Kepala Kantor Pencarian dan Pertolongan (KPP) Kendari, Amiruddin, A.S mengatakan perkembangan hasil Operasi SAR di hari kedua Pada pukul 16.20 Wita Tim SAR Gabungan menemukan satu korban atas nama Andika dalam keadaan meninggal dunia sekitar 2,5 NM arah timur dari lokasi kejadi.
“Selanjutnya korban dievakuasi ke RS. Antam Pomalaa, “kata Amiruddin, Senin (10/11/2025).
Lebih lanjut ia menyampaikan pada pukul 17.10 Wita Tim SAR gabungan menghentikan sementara operasi SAR dan akan dilanjutkan kembali bsok pagi pada pukul 07.00 Wita.

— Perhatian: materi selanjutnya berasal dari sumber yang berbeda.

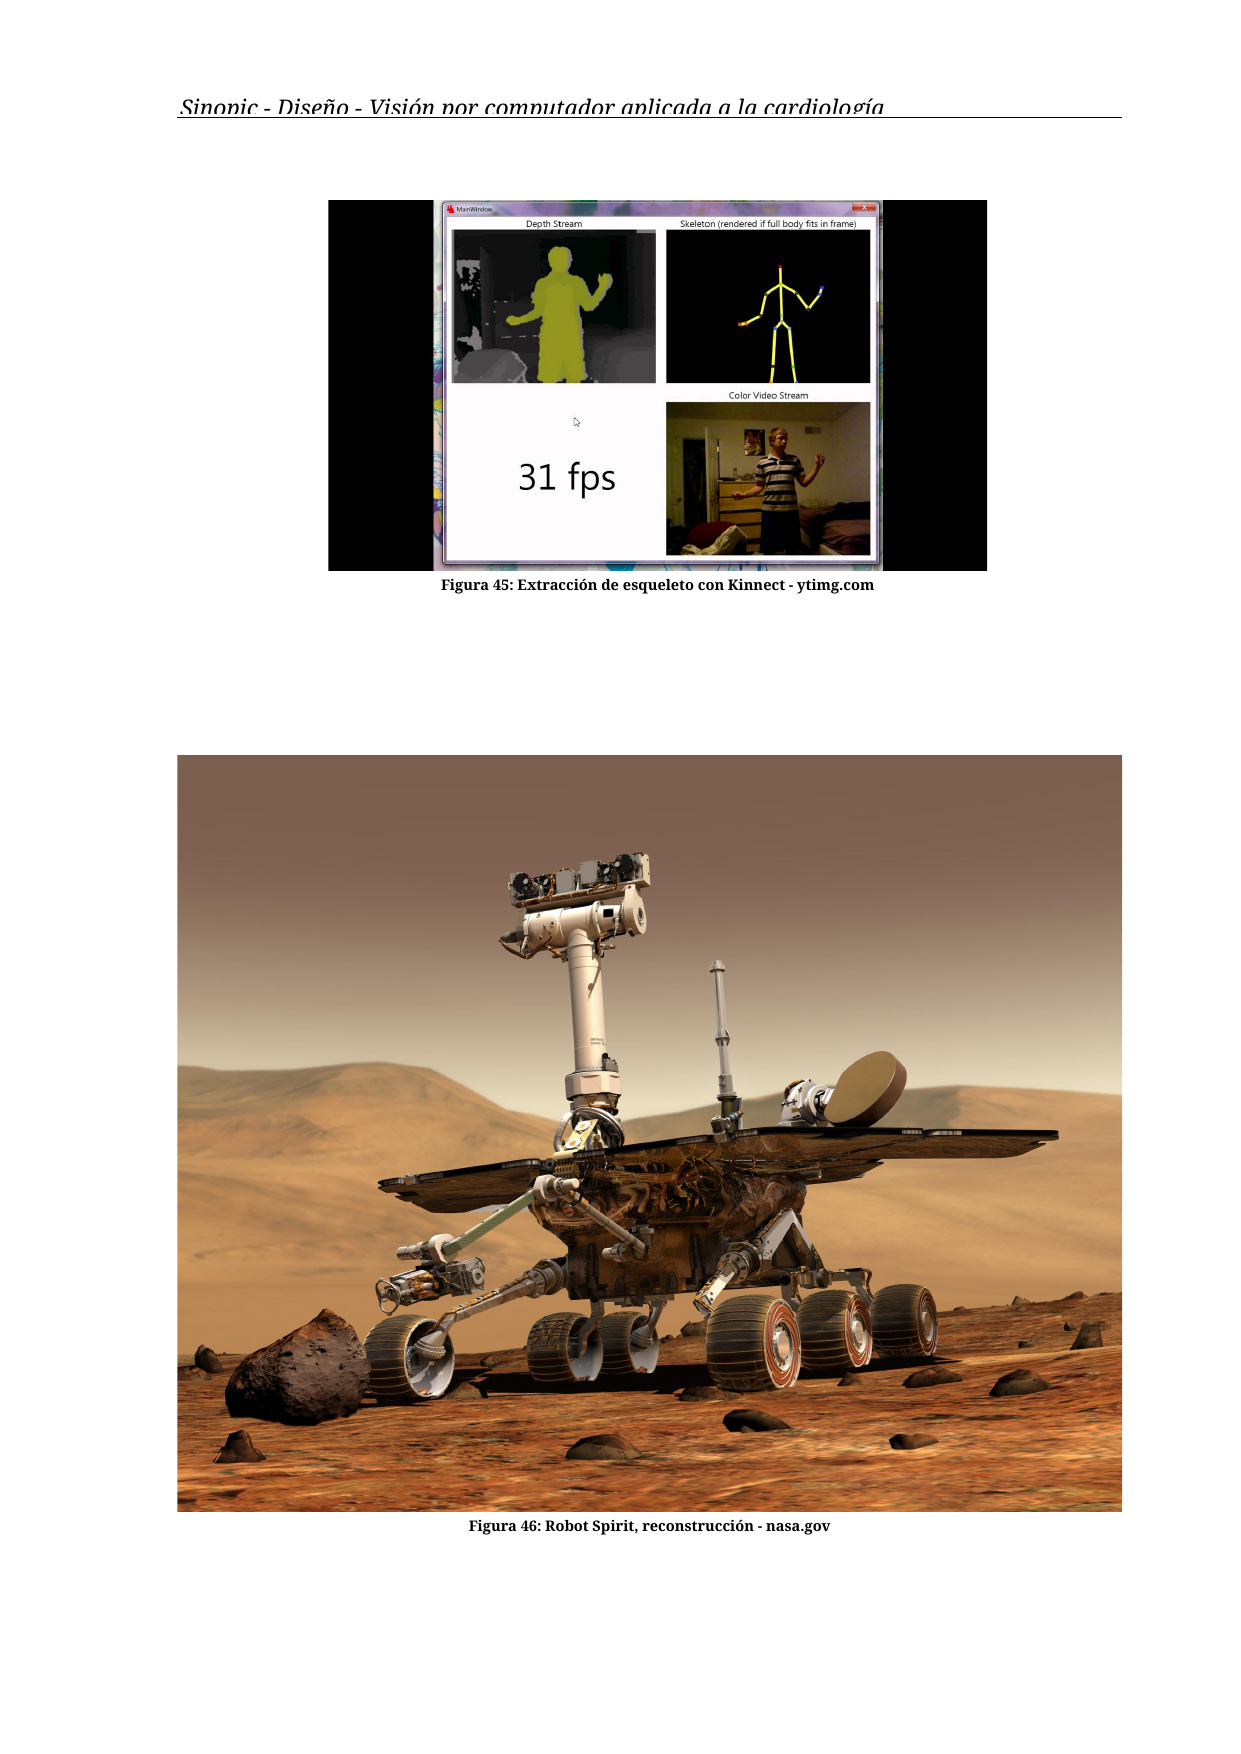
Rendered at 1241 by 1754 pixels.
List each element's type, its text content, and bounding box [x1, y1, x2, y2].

text Figura 45: Extracción de esqueleto con Kinnect - ytimg.com [328, 571, 987, 594]
picture [177, 755, 1123, 1512]
text Figura 46: Robot Spirit, reconstrucción - nasa.gov [177, 1512, 1122, 1536]
picture [328, 200, 988, 571]
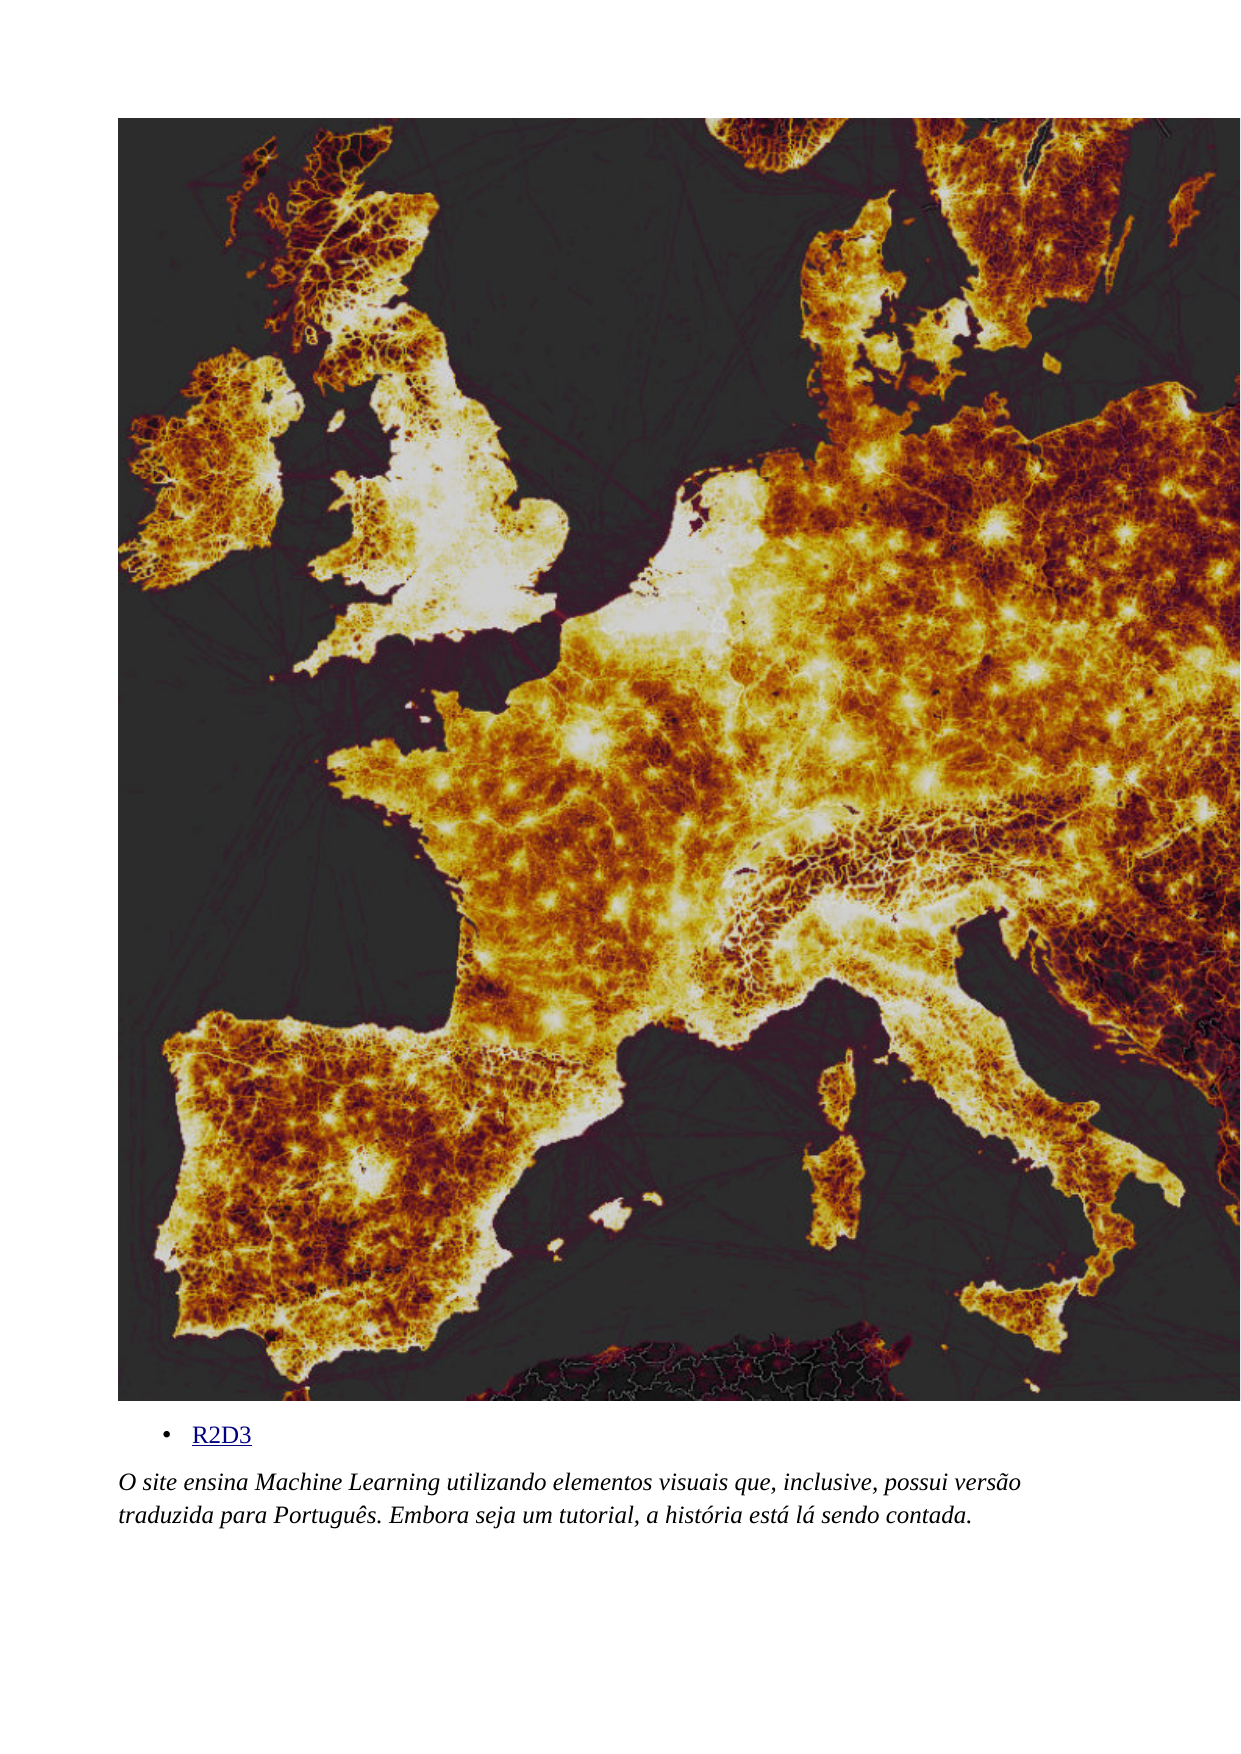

Diketahui enam korban tersebut yang pertama, atas nama Surahman Musrin (23) selamat,
Warga Kelurahan Dawi-dawi. Kedua, M. Sabrianto (22) selamat, Warga Jalan Merdeka.
Ketiga, Aswar (22) Selamat,
Warga kelurahan Dawi-dawi. Keempat, Pian, Selamat. Kelima, Alfito masih dalam pencarian. Keenam, Andika, Meninggal Dunia.
Amiruddin menceritakan peristiwa itu bermula pada hari Minggu 9 November 2025 pukul 16.30 Wita, empat orang korban selamat melaporkan kepada warga yang sedang memancing dijembatan Desa Totobo bahwa mereka terjatuh dari longboat Akibat hantaman gelombang dan 2 orang temannya hilang selanjutnya laporan tersebut diteruskan ke Pos SAR Kolaka
Hingga berita ini diterbitkan, Tim SAR gabungan masih melanjutkan penyisiran di sekitar lokasi kejadian untuk menemukan satu korban lain atas nama Alfito yang belum ditemukan.